A man should first direct himself in the way he should go. Only then should he instruct others.
The CLEMMER Group did an extensive assessment with a divisional manager to diagnose the strengths and weaknesses within his division and implement a major change and improvement process. Our assessment report showed that the problems in the division’s customer service, quality, and productivity could be traced to one cause – the management team was dysfunctional. They were technicians and managers, not leaders. Their individual and collective leadership was weak. After reviewing the report with the division manager, we planned an off-site retreat with the management team to review the report and establish action plans. On the first morning of the retreat, the division manager presented everyone with a beautiful folder printed with the company logo and the words “Change Kit: Change Begins Here” on the outside. Upon opening the folder, each manager found a large mirror inside.
As a parent I am too often reminded of the old adage that says “children act like their parents – despite all attempts to teach them good manners.” When one of our kids does something I’m not especially pleased with, my first inclination is to wonder “where did you learn that?” If I reflect on it for a while, I can start to see where that behavior came from – their mother, of course!
Well, maybe not. If I am really honest and take a long look in the leadership mirror, I can see there’s no point in trying to put the blame elsewhere. But it is often tough to recognize our own behavior. It’s even tougher to admit to it. In my leadership training and coaching work with managers, I often see a variation of the old parenting adage: team members act like their leader – despite all attempts to train them otherwise.
I can’t build a team or organization different from me. I can’t change them into something I am not. That was the main theme of my third book, Pathways to Performance: A Guide to Transforming Yourself, Your Team, and Your Organization. This theme came from working with so many managers who bought our training programs or hired our consultants to implement such things as customer service programs, quality improvement processes, and culture changes. Too often the characteristics or skill sets they were trying to build in their organizations weren’t being modeled by the managers. This was like a single person – someone who’s never even been able to get a second date – providing marriage counseling.
Too often we see managers with a poor service ethic who don’t serve the servers trying to improve customer service. Managers with laughable personal time-management habits try to build process-discipline into their organization. Managers with little vision or boldness want more creative thinking. Managers who spend no time on the Internet and print off their e-mails try to implement e-business strategies. Managers with sloppy work habits try to improve quality. Managers who don’t follow through and keep commitments want more accountability in their organizations. Managers who show up late for meetings (or cancel them at the last minute) want a more disciplined organization. Caustic managers sarcastically tell team members to provide more respectful customer service. Managers who make snide remarks about their peers or other groups want more teamwork. Managers blaming “them” and making excuses for their own performance want to improve morale. Management teams with slow decision making processes want to build fast, flexible, and highly responsive organizations.

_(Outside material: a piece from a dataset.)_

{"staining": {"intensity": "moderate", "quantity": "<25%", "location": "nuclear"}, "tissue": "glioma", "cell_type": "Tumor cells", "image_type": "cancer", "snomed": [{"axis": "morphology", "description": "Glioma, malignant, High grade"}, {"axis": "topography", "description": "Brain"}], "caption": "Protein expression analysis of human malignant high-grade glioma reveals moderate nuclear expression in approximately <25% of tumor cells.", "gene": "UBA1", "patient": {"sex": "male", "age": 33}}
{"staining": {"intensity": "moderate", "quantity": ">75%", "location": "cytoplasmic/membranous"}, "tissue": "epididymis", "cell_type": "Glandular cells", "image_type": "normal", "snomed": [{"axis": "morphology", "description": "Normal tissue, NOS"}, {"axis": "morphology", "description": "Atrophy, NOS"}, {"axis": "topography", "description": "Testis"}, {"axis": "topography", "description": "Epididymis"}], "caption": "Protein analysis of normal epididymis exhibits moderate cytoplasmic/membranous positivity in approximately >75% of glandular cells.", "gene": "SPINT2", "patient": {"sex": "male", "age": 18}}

The message here, of course, is that changing them won’t succeed unless it is preceded by changing me. As Mahatma Gandhi said, “We must be the change we wish to see in this world.” It’s all too easy to come up with changes I’d like to see in others. It takes a lot more leadership courage to change me in order to change them. Strong leaders, seeing beyond their own immediate concerns, are not faint-hearted.
“It was awful,” she explained. “I was walking down Elm Street and there was a terrible accident. A man was thrown from his car and he was lying in the middle of the street. His leg was broken, his skull was fractured, and there was blood everywhere. Thank God I took that first-aid course.”
“What did you do?” he asked.
“I sat down and put my head between my knees to keep from fainting!”
We’ve all heard about the importance of leading by example. Unfortunately, this phrase has become such a worn-out clichй that it has lost its meaning. Everywhere we look today, there are examples of our failure to recognize words and actions that don’t match – like the sign on the door of a repair shop:
WE CAN REPAIR ANYTHING
(Please knock hard on the door…the bell doesn’t work)
One manager hired me to speak to the organization about the work-life balance themes in Growing the Distance. This was an ongoing theme for their last few annual conferences. A participant told me later that last year’s conference required everyone to travel on the Sunday to attend the Monday morning kickoff. That Sunday was Father’s Day.